I went to a Thanksgiving cooking demo last month taught by a Chef in our ward and learned lots of really fun things and picked up a bunch of new recipes to try out. So this year I decided to use one of those recipes and take a new kind of stuffing as one of my dishes. (As bad as it is, I have always loved the regular stouffers stuffing straight from a box, so the fact that I opted to forego my long standing favorite in favor of this new option is saying something.) This recipe is more like a savory bread pudding than a traditional stuffing, and it may seem a bit odd at first, but it is well worth the effort!

2 ribs celery, chopped
1 onion, chopped
4-5 leaves chopped sage
Zest from 1 orange
4 eggs
2 C heavy cream
Salt and pepper
3/4 loaf day old/slightly dried challah bread, cubed (you can substitute croissants, but the challah is awesome!)
Slivered raw almonds
Dried cranberries

In a medium sauce pan, sweat two ribs of celery and one onion in butter till soft, seasoned with a dash of salt to taste and help the sweating. You aren't trying to caramelize the onions, but you want them cooked through.
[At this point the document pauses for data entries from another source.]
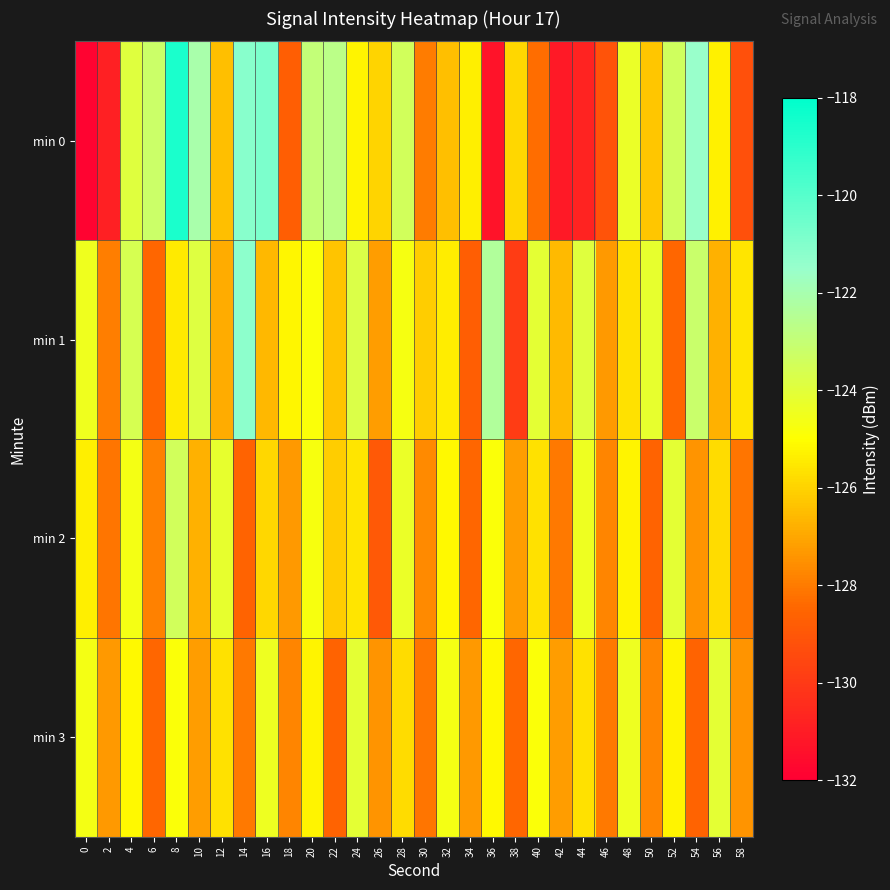

Which has a higher value, 58 or 42?

58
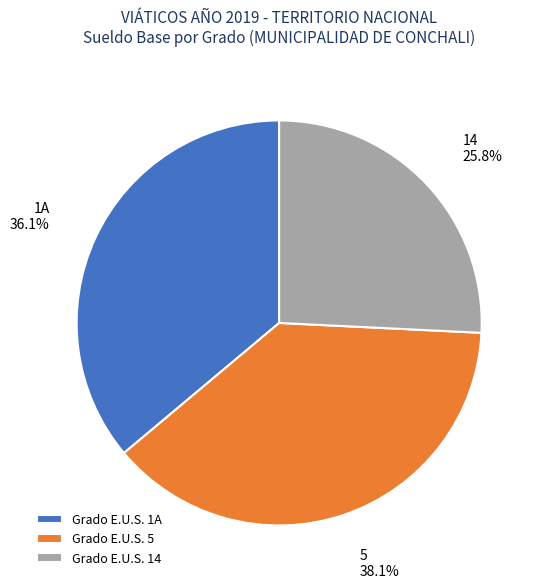

Is there a majority slice in this chart?

No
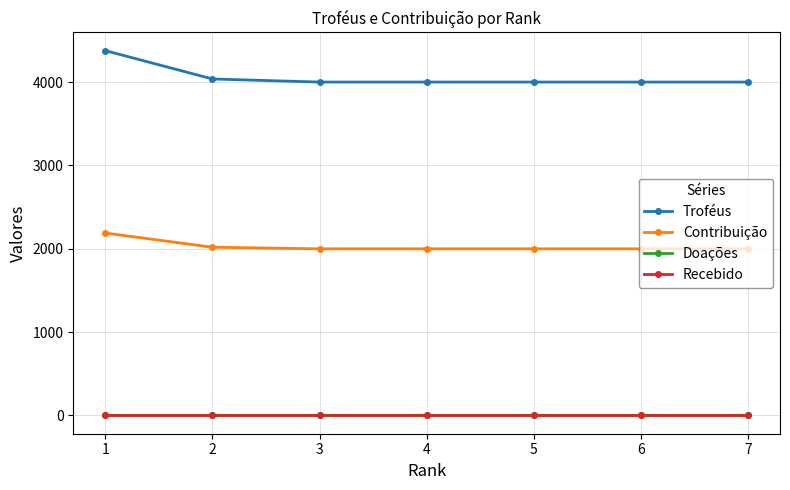

What is the approximate value of Contribuição at 4, to the nearest 50?

2000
After the celery and onions are done, remove from heat and add chopped sage, orange zest, eggs, and cream, with a touch of salt and pepper. Mix well.
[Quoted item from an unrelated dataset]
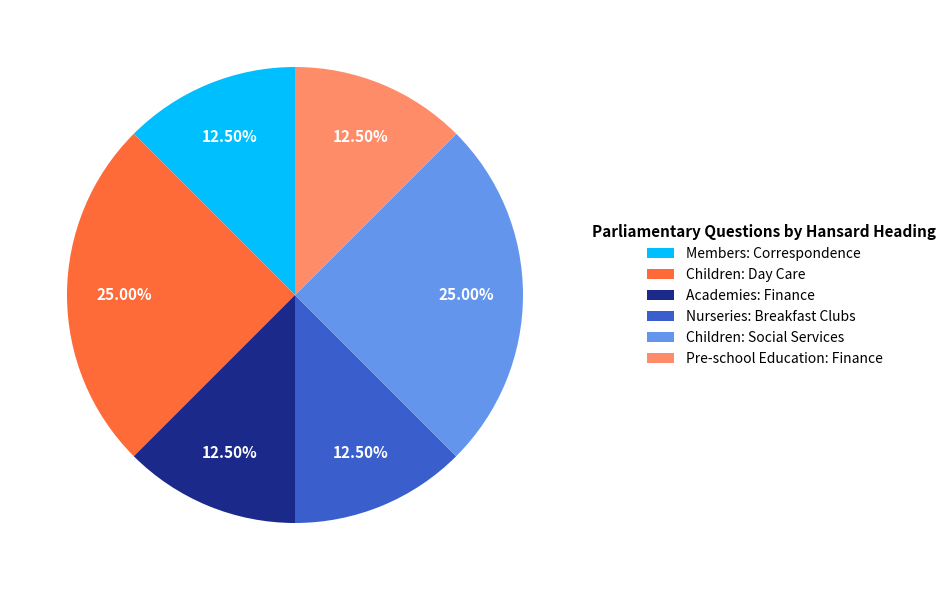

Do Pre-school Education: Finance and Children: Day Care together represent more than half of the pie?

No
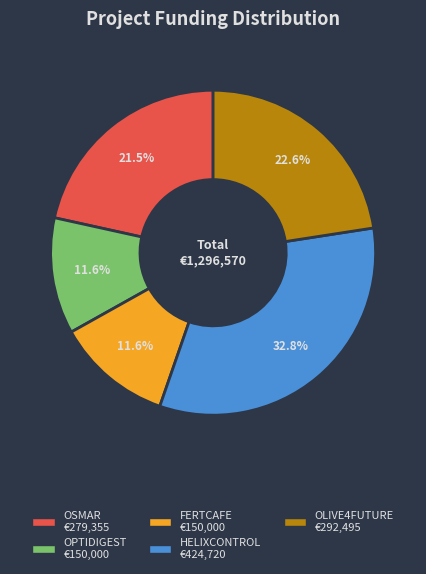

Does OLIVE4FUTURE account for over 50% of the chart?

No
Dump in cubed challah, day old or slightly dry. Add dried cranberries and mix well. Scoop into a 9x9 baking dish (I used a deep dish pie pan to make it pretty) and top liberally with slivered almonds. Sausage can be used in lieu of almonds and cranberries, and seasonings can be changed up as desired (rosemary would have been amazing!)

Bake at 350 for 50-60 minutes, till set, and serve. Don't expect leftovers!